» **Text provided**:
Vascularized composite tissue allotransplantation (VCA) opens new possibilities for reconstruction of complex tissue defects, including upper extremity and facial transplantation. The main challenges in VCA transplantation are the side effects of long-term immunosuppression and chronic graft rejection. Translational preclinical animal models are crucial for VCA research to improve clinical outcomes and to study underlying immunologic mechanisms. Herein, we describe a novel, large animal, non-bone-bearing VCA model in inbred, swine leukocyte antigen-typed miniature swine.
Transplantation of vertical rectus abdominis myocutaneous (VRAM) flaps was performed between fully swine leukocyte antigen-mismatched miniature swine. The flaps were transferred to the posterolateral aspect of the neck of recipients and anastomosed to the common carotid artery and internal jugular vein. Different immunosuppressive drug regimens were used. Clinical graft evaluation was performed daily, and punch biopsies were taken for histology.

» **What this exercise asks**:
- 1) Rewrite the paragraph of the swine VCA model text that begins "Transplantation of vertical rectus abdominis" as a bulleted list, keeping its main facts.
- 2) From the last sentence of the first paragraph of the swine VCA model text, list every term used to describe the new VCA model itself, before the words "in inbred".
- 3) Extend the swine VCA model text with a further passage that picks up after its final sentence about punch biopsies.

» **Data to examine**:
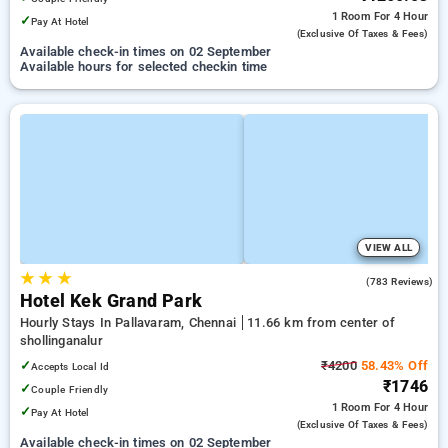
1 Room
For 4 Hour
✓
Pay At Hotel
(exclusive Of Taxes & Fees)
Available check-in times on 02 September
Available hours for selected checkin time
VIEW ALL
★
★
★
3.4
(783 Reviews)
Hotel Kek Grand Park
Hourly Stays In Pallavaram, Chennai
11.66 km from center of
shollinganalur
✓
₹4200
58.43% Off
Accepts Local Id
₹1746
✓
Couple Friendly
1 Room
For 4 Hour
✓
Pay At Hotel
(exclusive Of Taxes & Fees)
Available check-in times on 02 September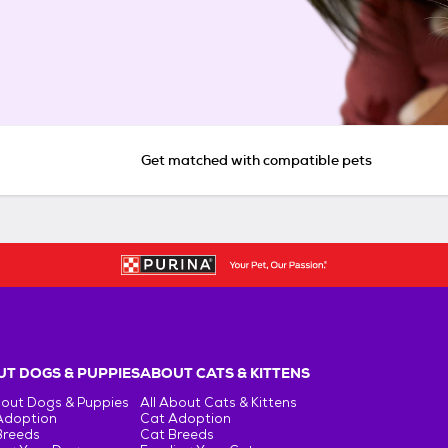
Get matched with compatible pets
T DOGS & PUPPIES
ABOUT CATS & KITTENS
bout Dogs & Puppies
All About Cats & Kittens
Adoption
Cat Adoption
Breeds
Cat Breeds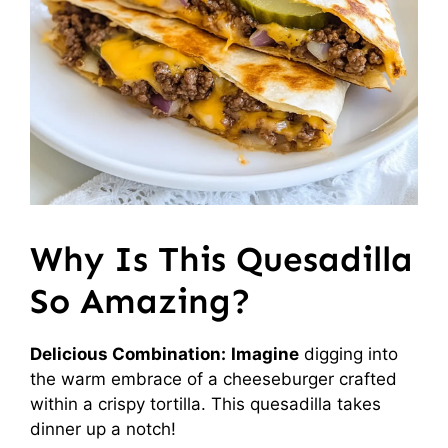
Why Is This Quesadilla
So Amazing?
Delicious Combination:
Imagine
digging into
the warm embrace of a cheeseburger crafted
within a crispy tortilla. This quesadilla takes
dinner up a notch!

---

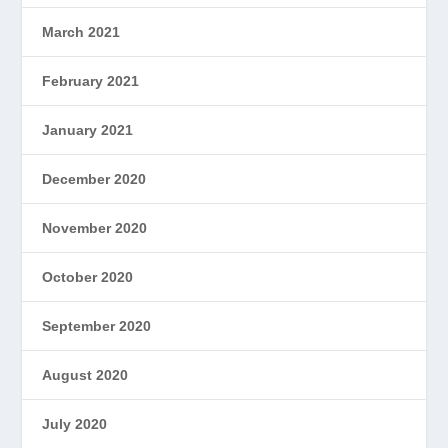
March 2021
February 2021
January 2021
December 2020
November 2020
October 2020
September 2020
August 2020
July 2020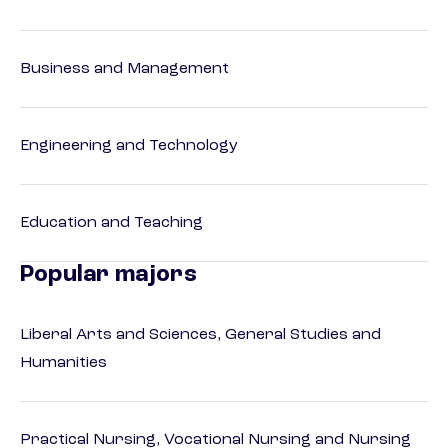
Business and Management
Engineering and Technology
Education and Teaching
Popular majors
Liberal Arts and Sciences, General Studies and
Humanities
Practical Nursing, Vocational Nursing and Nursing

» **Results for the exercise**:
- 1)
- VRAM flaps were transplanted between miniature swine fully mismatched for swine leukocyte antigen.
- The flaps were placed on the posterolateral neck of recipients.
- They were anastomosed to the common carotid artery and internal jugular vein.
- Several immunosuppressive drug regimens were used.
- Grafts were clinically evaluated daily.
- Punch biopsies were taken for histology.

- 2)
- novel
- large animal
- non-bone-bearing

- 3)
Ten VRAM transplants were performed. The mean ischemia time was 89.4 min (SD ± 47), mean pedicle length 7.5 cm (SD ± 2), mean venous diameter 2.5 mm (SD ± 0.4), and mean arterial diameter 2.2 mm (SD ± 0.3). Follow-up demonstrated good correlation between clinical appearance and progression of graft rejection confirmed by histologic assessment. Complications were intraoperative cardiac arrest in one recipient and one flap loss due to venous compromise.
VRAM transplantation in miniature swine is an appropriate preclinical VCA model, with the advantage of good clinical and histologic correlation during the course of rejection, as well as easy access to the graft. The availability of inbred, haplotyped animals allows studies across different major histocompatibility complex barriers in a non-bone-bearing VCA.